» Task directions: Every entry must be given again exactly. Include no pictures.

Stored items
--- START ---
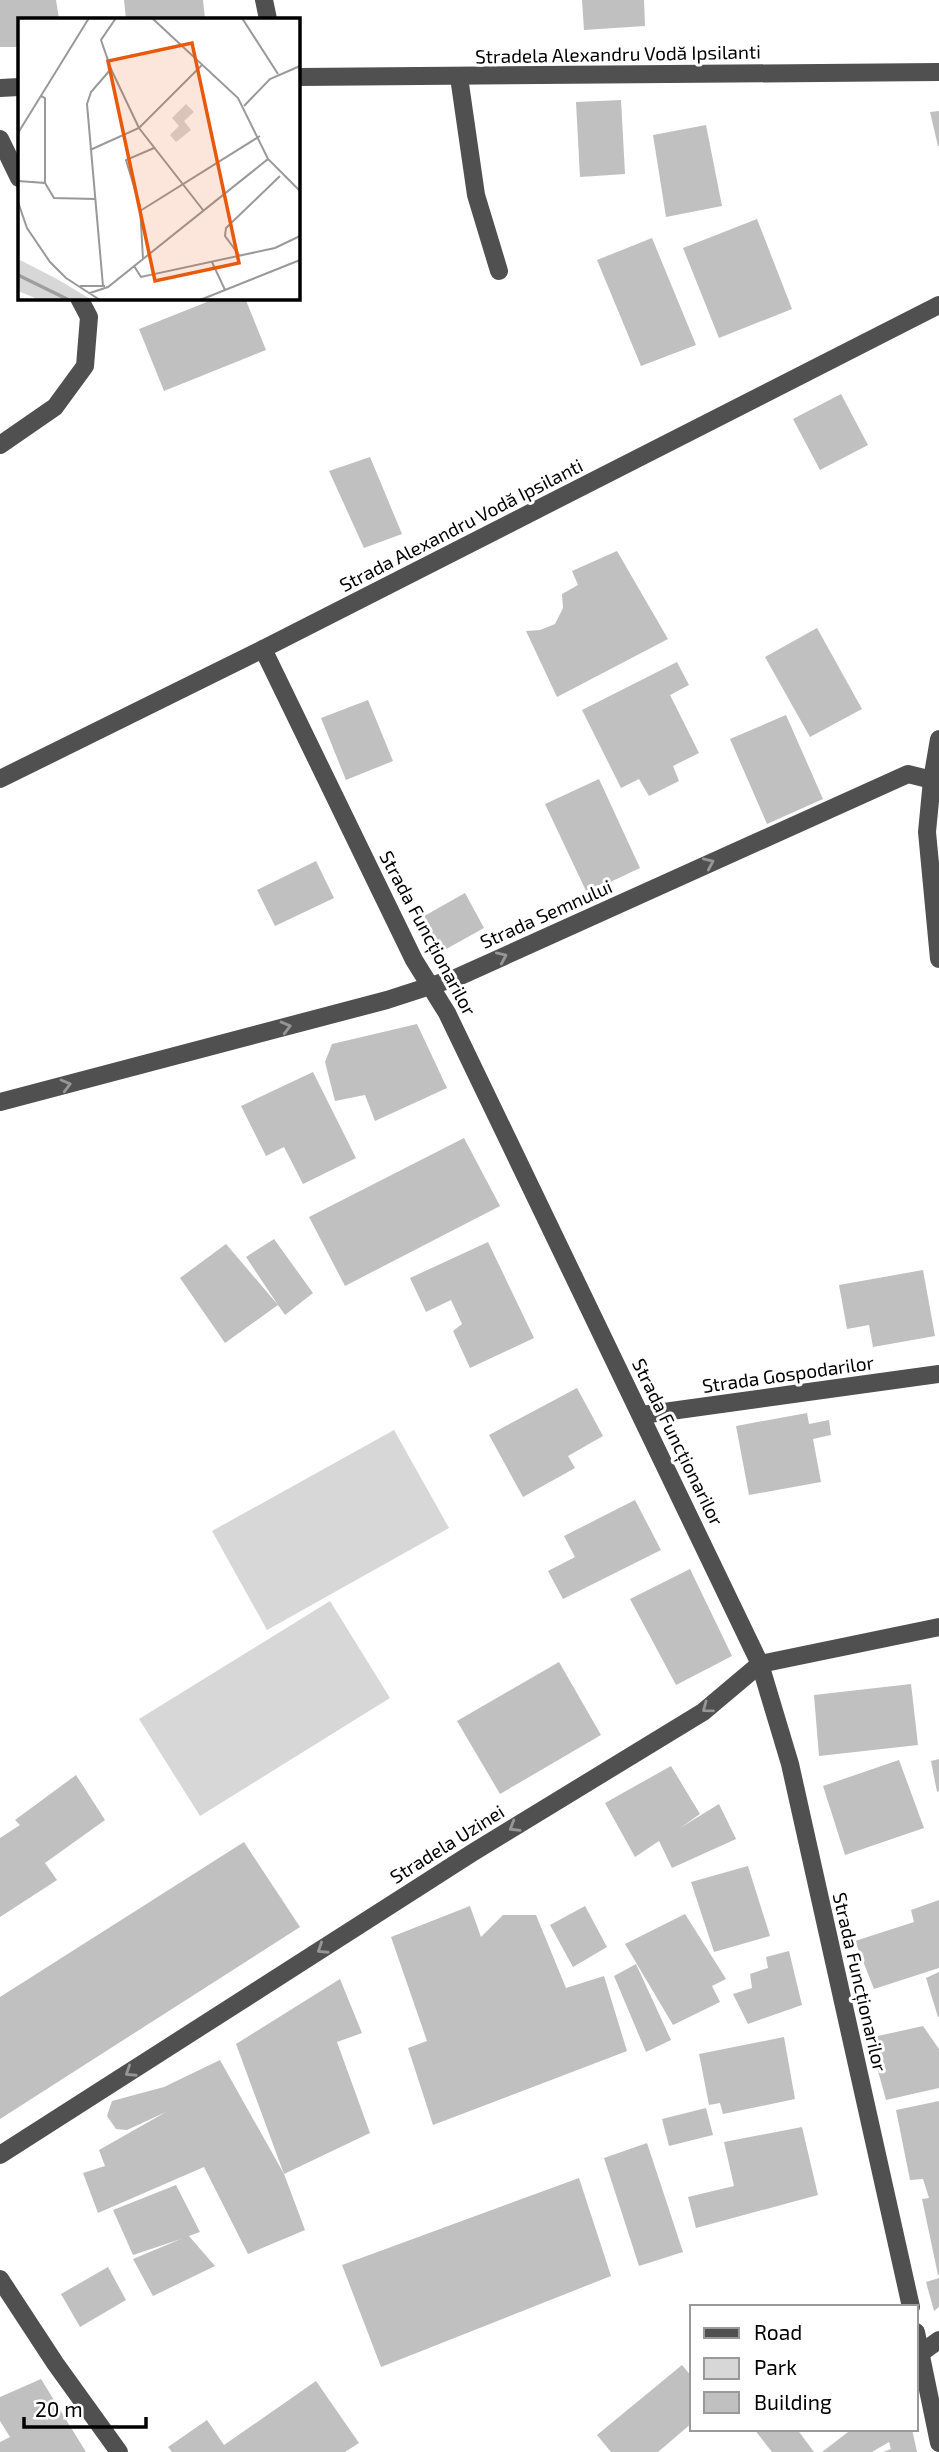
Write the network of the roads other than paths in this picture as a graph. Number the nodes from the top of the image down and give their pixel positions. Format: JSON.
{"nodes":[{"id":1,"x":264,"y":0,"type":"edge"},
{"id":2,"x":268,"y":18,"type":"edge"},
{"id":3,"x":939,"y":72,"type":"edge"},
{"id":4,"x":299,"y":77,"type":"edge"},
{"id":5,"x":458,"y":77,"type":"junction"},
{"id":6,"x":18,"y":87,"type":"edge"},
{"id":7,"x":0,"y":88,"type":"edge"},
{"id":8,"x":0,"y":139,"type":"edge"},
{"id":9,"x":18,"y":176,"type":"edge"},
{"id":10,"x":499,"y":271,"type":"dead end"},
{"id":11,"x":80,"y":299,"type":"edge"},
{"id":12,"x":939,"y":306,"type":"edge"},
{"id":13,"x":0,"y":446,"type":"edge"},
{"id":14,"x":263,"y":649,"type":"junction"},
{"id":15,"x":939,"y":739,"type":"edge"},
{"id":16,"x":0,"y":779,"type":"edge"},
{"id":17,"x":932,"y":780,"type":"junction"},
{"id":18,"x":939,"y":959,"type":"edge"},
{"id":19,"x":429,"y":987,"type":"junction"},
{"id":20,"x":0,"y":1102,"type":"edge"},
{"id":21,"x":939,"y":1374,"type":"edge"},
{"id":22,"x":642,"y":1415,"type":"junction"},
{"id":23,"x":939,"y":1627,"type":"edge"},
{"id":24,"x":760,"y":1664,"type":"junction"},
{"id":25,"x":0,"y":2155,"type":"edge"},
{"id":26,"x":0,"y":2279,"type":"edge"},
{"id":27,"x":911,"y":2305,"type":"edge"},
{"id":28,"x":918,"y":2340,"type":"edge"},
{"id":29,"x":939,"y":2340,"type":"edge"},
{"id":30,"x":921,"y":2353,"type":"junction"},
{"id":31,"x":939,"y":2443,"type":"edge"},
{"id":32,"x":119,"y":2452,"type":"edge"}],
"edges":[{"from":1,"to":2,"type":"street"},
{"from":3,"to":5,"type":"street","name":"Stradela Alexandru Vodă Ipsilanti"},
{"from":4,"to":5,"type":"street","name":"Stradela Alexandru Vodă Ipsilanti"},
{"from":5,"to":10,"type":"street"},
{"from":6,"to":7,"type":"street"},
{"from":8,"to":9,"type":"street"},
{"from":11,"to":13,"type":"street"},
{"from":12,"to":14,"type":"street","name":"Strada Alexandru Vodă Ipsilanti"},
{"from":14,"to":16,"type":"street","name":"Strada Alexandru Vodă Ipsilanti"},
{"from":14,"to":19,"type":"street","name":"Strada Funcționarilor"},
{"from":15,"to":17,"type":"street"},
{"from":17,"to":18,"type":"street"},
{"from":19,"to":17,"type":"street","name":"Strada Semnului","one_way":true},
{"from":20,"to":19,"type":"street","name":"Strada Semnului","one_way":true},
{"from":19,"to":22,"type":"street","name":"Strada Funcționarilor"},
{"from":21,"to":22,"type":"street","name":"Strada Gospodarilor"},
{"from":22,"to":24,"type":"street","name":"Strada Funcționarilor"},
{"from":23,"to":24,"type":"street","name":"Stradela Uzinei"},
{"from":24,"to":25,"type":"street","name":"Stradela Uzinei","one_way":true},
{"from":24,"to":27,"type":"street","name":"Strada Funcționarilor"},
{"from":26,"to":32,"type":"street"},
{"from":28,"to":30,"type":"street"},
{"from":29,"to":30,"type":"street"},
{"from":30,"to":31,"type":"street"}]}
--- END ---
» Solution to this exercise:
Write the network of the roads other than paths in this picture as a graph. Number the nodes from the top of the image down and give their pixel positions. Format: JSON.
{"nodes":[{"id":1,"x":264,"y":0,"type":"edge"},
{"id":2,"x":268,"y":18,"type":"edge"},
{"id":3,"x":939,"y":72,"type":"edge"},
{"id":4,"x":299,"y":77,"type":"edge"},
{"id":5,"x":458,"y":77,"type":"junction"},
{"id":6,"x":18,"y":87,"type":"edge"},
{"id":7,"x":0,"y":88,"type":"edge"},
{"id":8,"x":0,"y":139,"type":"edge"},
{"id":9,"x":18,"y":176,"type":"edge"},
{"id":10,"x":499,"y":271,"type":"dead end"},
{"id":11,"x":80,"y":299,"type":"edge"},
{"id":12,"x":939,"y":306,"type":"edge"},
{"id":13,"x":0,"y":446,"type":"edge"},
{"id":14,"x":263,"y":649,"type":"junction"},
{"id":15,"x":939,"y":739,"type":"edge"},
{"id":16,"x":0,"y":779,"type":"edge"},
{"id":17,"x":932,"y":780,"type":"junction"},
{"id":18,"x":939,"y":959,"type":"edge"},
{"id":19,"x":429,"y":987,"type":"junction"},
{"id":20,"x":0,"y":1102,"type":"edge"},
{"id":21,"x":939,"y":1374,"type":"edge"},
{"id":22,"x":642,"y":1415,"type":"junction"},
{"id":23,"x":939,"y":1627,"type":"edge"},
{"id":24,"x":760,"y":1664,"type":"junction"},
{"id":25,"x":0,"y":2155,"type":"edge"},
{"id":26,"x":0,"y":2279,"type":"edge"},
{"id":27,"x":911,"y":2305,"type":"edge"},
{"id":28,"x":918,"y":2340,"type":"edge"},
{"id":29,"x":939,"y":2340,"type":"edge"},
{"id":30,"x":921,"y":2353,"type":"junction"},
{"id":31,"x":939,"y":2443,"type":"edge"},
{"id":32,"x":119,"y":2452,"type":"edge"}],
"edges":[{"from":1,"to":2,"type":"street"},
{"from":3,"to":5,"type":"street","name":"Stradela Alexandru Vodă Ipsilanti"},
{"from":4,"to":5,"type":"street","name":"Stradela Alexandru Vodă Ipsilanti"},
{"from":5,"to":10,"type":"street"},
{"from":6,"to":7,"type":"street"},
{"from":8,"to":9,"type":"street"},
{"from":11,"to":13,"type":"street"},
{"from":12,"to":14,"type":"street","name":"Strada Alexandru Vodă Ipsilanti"},
{"from":14,"to":16,"type":"street","name":"Strada Alexandru Vodă Ipsilanti"},
{"from":14,"to":19,"type":"street","name":"Strada Funcționarilor"},
{"from":15,"to":17,"type":"street"},
{"from":17,"to":18,"type":"street"},
{"from":19,"to":17,"type":"street","name":"Strada Semnului","one_way":true},
{"from":20,"to":19,"type":"street","name":"Strada Semnului","one_way":true},
{"from":19,"to":22,"type":"street","name":"Strada Funcționarilor"},
{"from":21,"to":22,"type":"street","name":"Strada Gospodarilor"},
{"from":22,"to":24,"type":"street","name":"Strada Funcționarilor"},
{"from":23,"to":24,"type":"street","name":"Stradela Uzinei"},
{"from":24,"to":25,"type":"street","name":"Stradela Uzinei","one_way":true},
{"from":24,"to":27,"type":"street","name":"Strada Funcționarilor"},
{"from":26,"to":32,"type":"street"},
{"from":28,"to":30,"type":"street"},
{"from":29,"to":30,"type":"street"},
{"from":30,"to":31,"type":"street"}]}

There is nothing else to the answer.